La Visita Inesperada
Habían pasado diez meses desde la muerte de su esposo; estaba sentada en el patio trasero tomando el sol, su hija mayor salió a comprar helado con sus dos hermanos, Rebeca, la criada, estaba en la cocina preparando el refrigerio de la tarde; cuando escucho que alguien hablaba, pero no distinguía de quien era la voz, no sabia si era de un hombre o de una mujer, si era de in niño o un adulto, porque se oía distante, creyendo que Rebeca estaba tarareando en la cocina no le presto importancia. Pero cada vez se escuchaba mas cerca y empezó a ser más clara la voz, entonces quiso saber de quien era; levantándose de su silla tomo su bastón y se dirigió hacia la voz que la tenia inquieta; era una voz muy dulce, muy agraciada; parecía como la de una niña; pero ella no tenia hijas pequeñas.

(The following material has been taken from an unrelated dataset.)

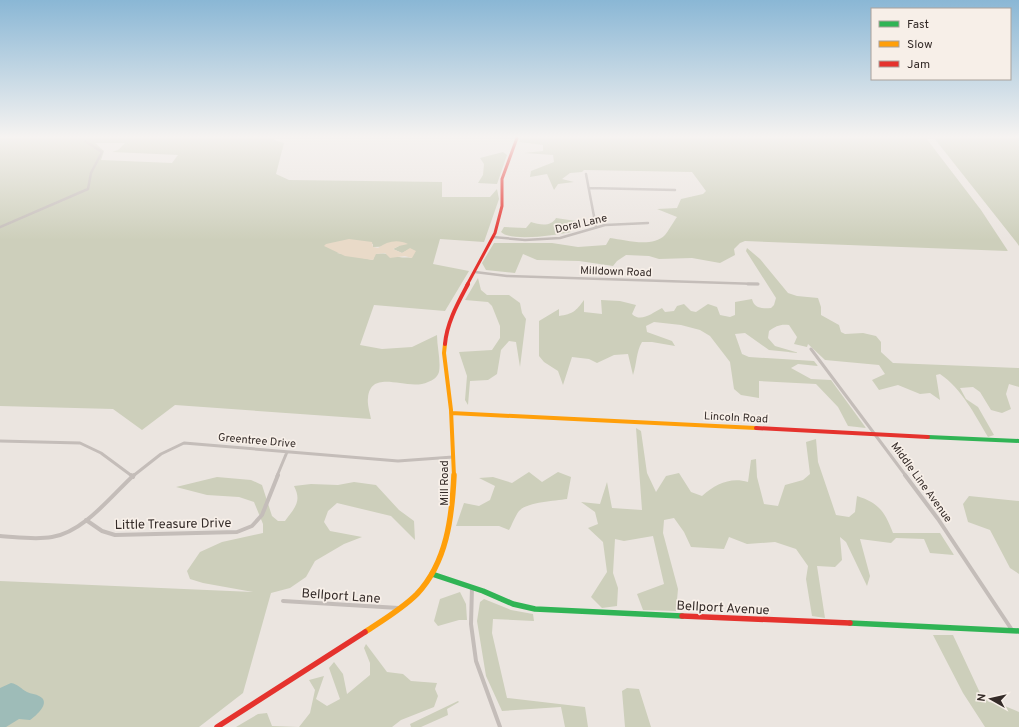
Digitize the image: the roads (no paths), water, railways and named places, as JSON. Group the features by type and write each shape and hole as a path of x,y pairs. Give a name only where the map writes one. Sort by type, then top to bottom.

Entonces ella recordó que su hermana le había dicho que la visitaría ese día, su hermana tenía una hija de cinco años.
- ¿Por qué Rebeca no me habrá anunciado que mi hermana estaba aquí ya?
- Se dijo a si misma. Camino por toda la casa y no encontró a nadie, entonces dispuso regresar a su cómoda silla, en el patio trasero.
De pronto empezó a ver todo más claro; acercándose por detrás, notó que había alguien en la silla; al llegar allí vio a una mujer mayor.
Con gran sorpresa dijo:
- ¿¡¡Soy yo!!?
- La luz comenzó a se más fuerte, y la voz más cercana; y una sombra con una hoz junto a ella.